Ainda assim, a carreira no futebol é o sonho. "Se me dessem a escolher, não teria duvidas: escolhia o futebol”, assume.

"É preciso ter sorte e, por vezes, ela não chega”

No mesmo campo de Foz do Sousa, joga José Rainho. Com 19 anos, é "trinco" no Sousense. "Acredito que agora investem mais nos miúdos do nosso pais e que, estando numa equipa como esta, tenho mais hipóteses, porque o palco é outro, mais visível”.

Rainho - é assim que o tratam no campo - também gostava de estar no curso de Desporto, mas os exames nacionais do ano passado não correram bem.
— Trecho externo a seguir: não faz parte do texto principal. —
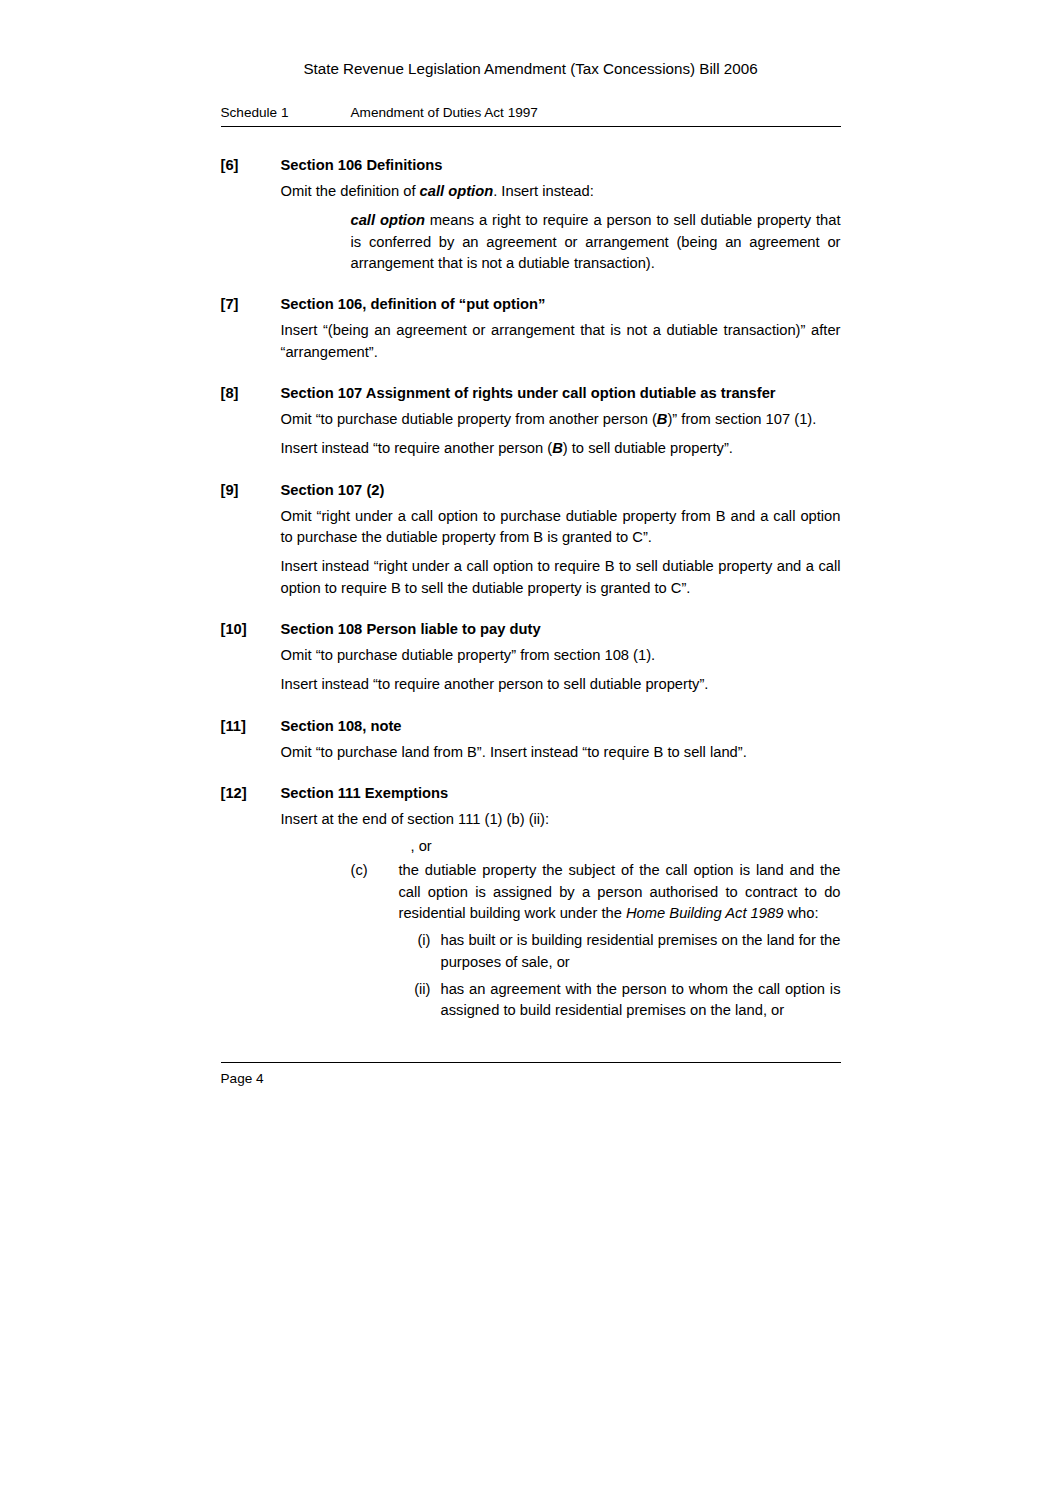State Revenue Legislation Amendment (Tax Concessions) Bill 2006
Schedule 1
Amendment of Duties Act 1997
[6]
Section 106 Definitions
Omit the definition of call option. Insert instead:
call option means a right to require a person to sell dutiable property that is conferred by an agreement or arrangement (being an agreement or arrangement that is not a dutiable transaction).
[7]
Section 106, definition of “put option”
Insert “(being an agreement or arrangement that is not a dutiable transaction)” after “arrangement”.
[8]
Section 107 Assignment of rights under call option dutiable as transfer
Omit “to purchase dutiable property from another person (B)” from section 107 (1).
Insert instead “to require another person (B) to sell dutiable property”.
[9]
Section 107 (2)
Omit “right under a call option to purchase dutiable property from B and a call option to purchase the dutiable property from B is granted to C”.
Insert instead “right under a call option to require B to sell dutiable property and a call option to require B to sell the dutiable property is granted to C”.
[10]
Section 108 Person liable to pay duty
Omit “to purchase dutiable property” from section 108 (1).
Insert instead “to require another person to sell dutiable property”.
[11]
Section 108, note
Omit “to purchase land from B”. Insert instead “to require B to sell land”.
[12]
Section 111 Exemptions
Insert at the end of section 111 (1) (b) (ii):
, or
(c)
the dutiable property the subject of the call option is land and the call option is assigned by a person authorised to contract to do residential building work under the Home Building Act 1989 who:
(i)
has built or is building residential premises on the land for the purposes of sale, or
(ii)
has an agreement with the person to whom the call option is assigned to build residential premises on the land, or
Page 4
Este ano, repetiu Português e pensa como hipótese de carreira em "algo ligado ao desporto, como preparador físico, ou, então, entrar numa escola de polícia". "Também é algo que me exige esforço físico e agrada-me”, justifica.

Contudo, a grande expectativa de Rainho é manter-se no futebol. “Para já, tenho o interesse do Sousense, subo para o escalão sénior e, depois, é aguardar que tudo corra bem”, confessa, que já foi procurado pelo Benfica, pelo Sporting de Braga e esteve quase a assinar pelo Paços de Ferreira. Uma lesão atrasou-lhe o sonho: "Estive muito tempo parado, mas, agora, já está tudo bem e estou pronto para dar o meu melhor."

Quem o conhece diz que tem o saber nos pés e que até fisicamente é parecido com o Witsel, que jogou no Benfica. "Chegar lá vinha a calhar. Era uma boa forma de conseguir tapar o que não fiz na escola e fazê-lo no futebol”, diz, com um brilhozinho nos olhos.

O mundo do futebol é muito competitivo e são poucos os que chegam às grandes escolas de formação. Mesmo com muita qualidade nos pés, o panorama não é aquele que os pequenos craques ambicionam. José Rainho já poderia ter empresário, mas "eles procuram mais os que disputam uma divisão acima e acabamos por estar mais apagados". Também por isso, "é preciso ter sorte e, por vezes, ela não chega”.

Rainho, Fontes, Tiago e Vasco continuam a acreditar e esforçam-se numa "vida dupla" entre os relvados e a escola. Rainho, Fontes, Tiago e Vasco: fixe estes nomes. Quem sabe se um dia não serão estrelas na sua equipa.